Notre-Dame brûle

Le règne du feu

Kezako ?

Le 15 avril 2019, un violent incendie se déclare dans la cathédrale Notre-Dame de Paris. Des femmes et des hommes vont tout faire pour sauver l’édifice.

La critique d’Eugénie – 6/10

Si Hollywood nous a habitués à sortir un film catastrophe dans la décennie suivant un drame, la tendance a toujours été moindre en France, l’hexagone lui préférant les documentaires. C’est pourtant avec un format hybride que Jean-Jacques Annaud s’attaque à l’incendie de Notre-Dame, qui a l’avantage de pouvoir porter des images spectaculaires sans la complexité éthique d’un Charlie Hebdo ou d’un 13 novembre.

Mais outre que, comme pour chaque fait réel porté sur grand-écran, on connaît déjà la fin, le réalisateur a du mal à placer son curseur entre le documentaire et la fiction, ne sachant pas comment nous signifier ce qui est romancé ou pas ; ce qu’avait très bien su faire la mini-série Chernobyl pour le contre-exemple.
Ainsi, l’approche « réaliste » tient à nous montrer le nombre d’intervenants sur la scène, multipliant les points de vue et nous empêchant de créer un lien emphatique avec l’un ou quelques-uns des pompiers, ou même de nous repérer dans l’action. Du fait de leur nombre, la caractérisation des personnages est nécessairement sommaire et le jeu des acteurs minimalistes, sans génie, mais sans trop de catastrophes, mis à part Anne Hidalgo dans son propre rôle qui se révèle étonnamment mauvaise actrice pour une femme politique (mais nan, je ne suis pas cynique).

À l’inverse, le film prend le parti de ne pas nous montrer les causes de l’incendie – mais plutôt ces (trop) nombreuses possibilités – pour se concentrer sur ses conséquences.
Le déroulé des événements tel qu’il est mis en scène traduit ainsi une forme d’inéluctabilité, où la succession de petites erreurs humaines et de multiples défauts techniques rendent la propagation des flammes inévitables et le combat presque perdu d’avance. L’homme est ainsi ramené à sa propre inertie face à la puissance destructrice du feu : il se meut trop lentement, il réagit et comprend trop tardivement, il s’empêtre dans les aléas de sa propre technologie, moins fiable que l’élément naturel qu’il cherche à maîtriser. Le long-métrage se teinte ainsi régulièrement d’une ironie et d’une humilité bien sentie, comme quand les pompiers se retrouvent bloqués dans les embouteillages, coincés par des travaux, ou que le conservateur des reliques galère à rejoindre la cathédrale en transport en commun ou même à un trouver un vélib en état de rouler… alors même que Notre-Dame se consume.
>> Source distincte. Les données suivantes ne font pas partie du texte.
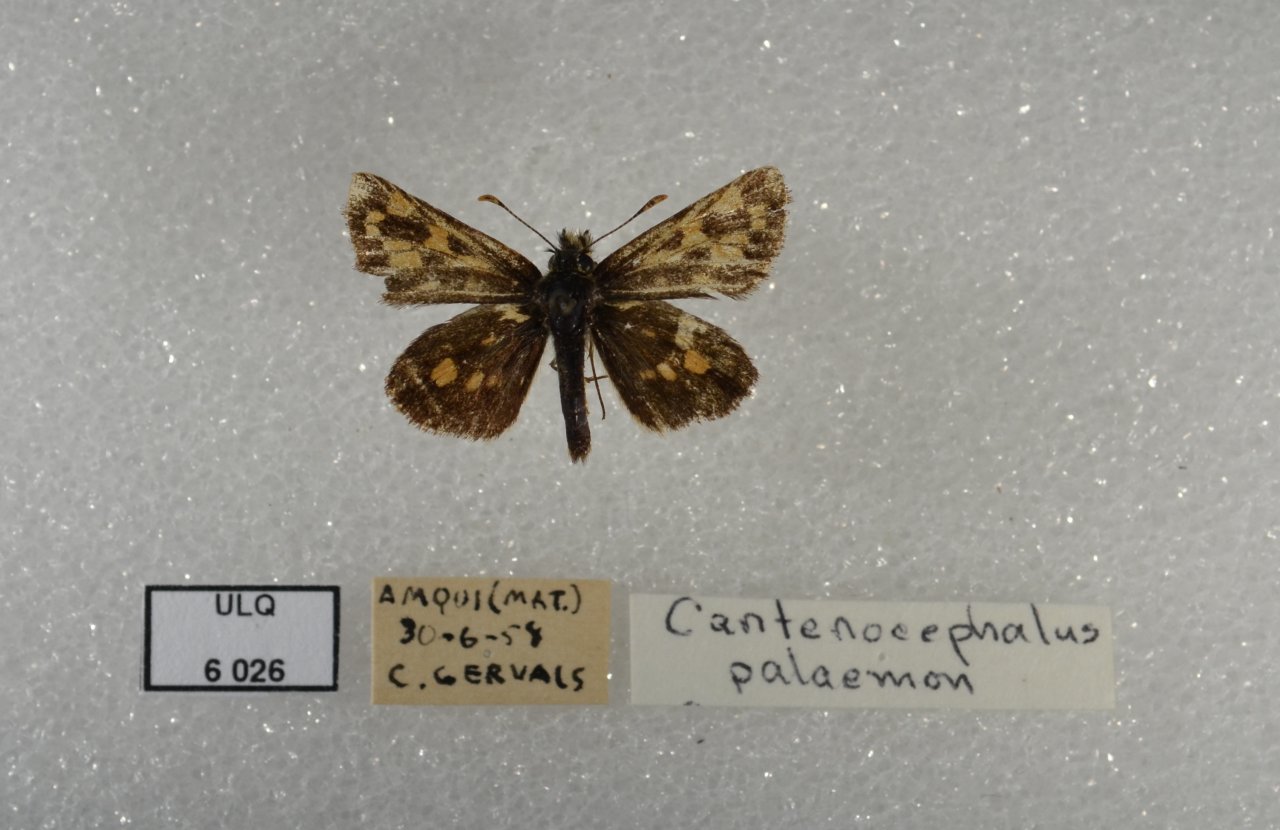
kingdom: Animalia
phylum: Arthropoda
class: Insecta
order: Lepidoptera
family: Hesperiidae
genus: Carterocephalus
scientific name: Carterocephalus palaemon
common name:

Le côté spectaculaire, presque hypnotique est indéniablement la plus grande force du film, surtout quand Jean-Jacques Annaud vient filmer le feu. L’élément qui nous est le plus étranger à nous êtres-humains qui ne pouvant ni le toucher, contrairement à l’eau ou la terre, ou l’éprouver, comme le vent, sans nous brûler. Le réalisateur vient réveiller dans les yeux du spectateur cette même fascination, presque morbide, qui nous fait regarder longuement les flammes danser dans une cheminée. Outre la prouesse technique, le réalisateur délivre son lot de plans impressionnants et surréalistes, comme ceux du plomb fondu s’écoulant des bouches des gargouilles dans une vision cauchemardesque évoquant l’acte final du Bossu de Notre-Dame de Disney, ou alors l’effondrement de la flèche vu de l’intérieur de la cathédrale et son impressionnante onde de choc.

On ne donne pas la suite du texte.